Phillips CEO Brad Wucherpfenni, will continue to lead the company and the entire management team will remain in place. “Today we go forward under new ownership, but our commitment remains the same-to provide our customers with a resource for state-of-the-art technology and engineering expertise that will give their products a competitive edge in the marketplace. Working with Kohlberg, we will be able to strategically grow our business to meet the needs of our customers worldwide,” said Wucherpfennig.
Kohlberg has completed more than 50 platform investments and more than 80 add-on acquisitions, with aggregate transaction value in excess of $8 billion since its founding.
Phillips Plastics is a leading manufacturer of highly engineered injection-molded products with annual sales above $250 million. The company employs 1,300 people in 14 locations throughout the United States, including design centers in Wisconsin and California, and a medical campus with 180,000 square feet of FDA registered facilities dedicated to high volume medical and clean room manufacturing.
Phillips founder Robert F. “Bob” Cervenka, an engineer who was born and raised in Phillips, WI, made technical innovation a foundation of the company, which prospered while many American injection molders were devastated by Asian competition.
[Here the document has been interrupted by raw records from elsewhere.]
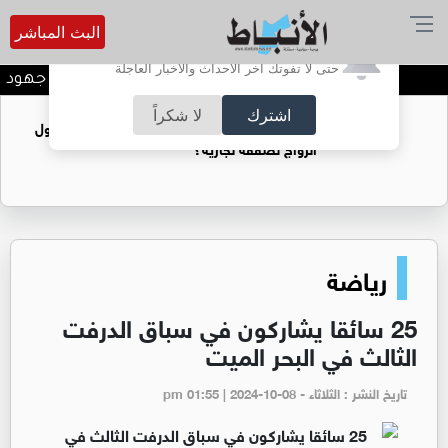
البث المباشر
أترغب في تفعيل الإشعارات؟
حتى لا تفوتك آخر الأحداث والأخبار العاجلة
رئيس "النواب": نقف خلف جهود المل
اشترك
لا شكراً
فتيات يستغللنه لتحقيق مكاسب مادية.. هل تحول
الزواج لصفقة تجارية؟
رياضة
25 سائقا يشاركون في سباق الدرفت
الثالث في البحر الميت
تاريخ النشر : الثلاثاء - pm 01:55 | 2024-10-08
“I started Phillips Plastics in 1964 with a childhood friend just as reciprocating screws were beginning to have a major impact,” Cervenka said in a Design News interview in 2005. ”What got really embedded in our minds was the technology revolution that was happening. New developments in materials and technology gave us a tremendous advantage against molders using plunger machines.”
Cervenka pivoted the company away from commodity-type molding, such as bid-based automotive contracts, and focused on markets that valued quality and technology, such as medical. In another important distinction, the company is not just a plastics molder: Phillips molds liquid and powder metal, ceramics and liquid silicone rubber.
Phillips has also taken a different route by emphasizing a design-integrated and total supply chain approach.
One of the interesting assets of the company is the Origen Technology Center in Menomonie, WI, which has served as an incubator for new ideas and jobs. One of the innovations was a three-dimensional, molded structure with interconnected pores that are said to enhance the growth of cells in orthopedic implants.
In 2005, Cervenka received the “Seize the Day” award at the Wisconsin Entrepreneurs’ Conference. The “Seize the Day” award is given for innovative leadership - the ability to take hold of business opportunities and transform them into successes.
“Bob Cervenka epitomizes what it means to be an entrepreneur,” said Mark Bugher, chairman of the Wisconsin Technology Council. The Tech Council presented the award along with the Wisconsin Innovation Network and the steering committee of the Entrepreneurs’ Conference, whose members judge the award finalists.
Cervenka and his wife, Debbie, endowed $1.5 million to UW-Stout to develop a curriculum on entrepreneurial corporate culture. The Cervenkas also donated $1 million toward creation of the Wisconsin Institute for Discovery at the UW-Madison.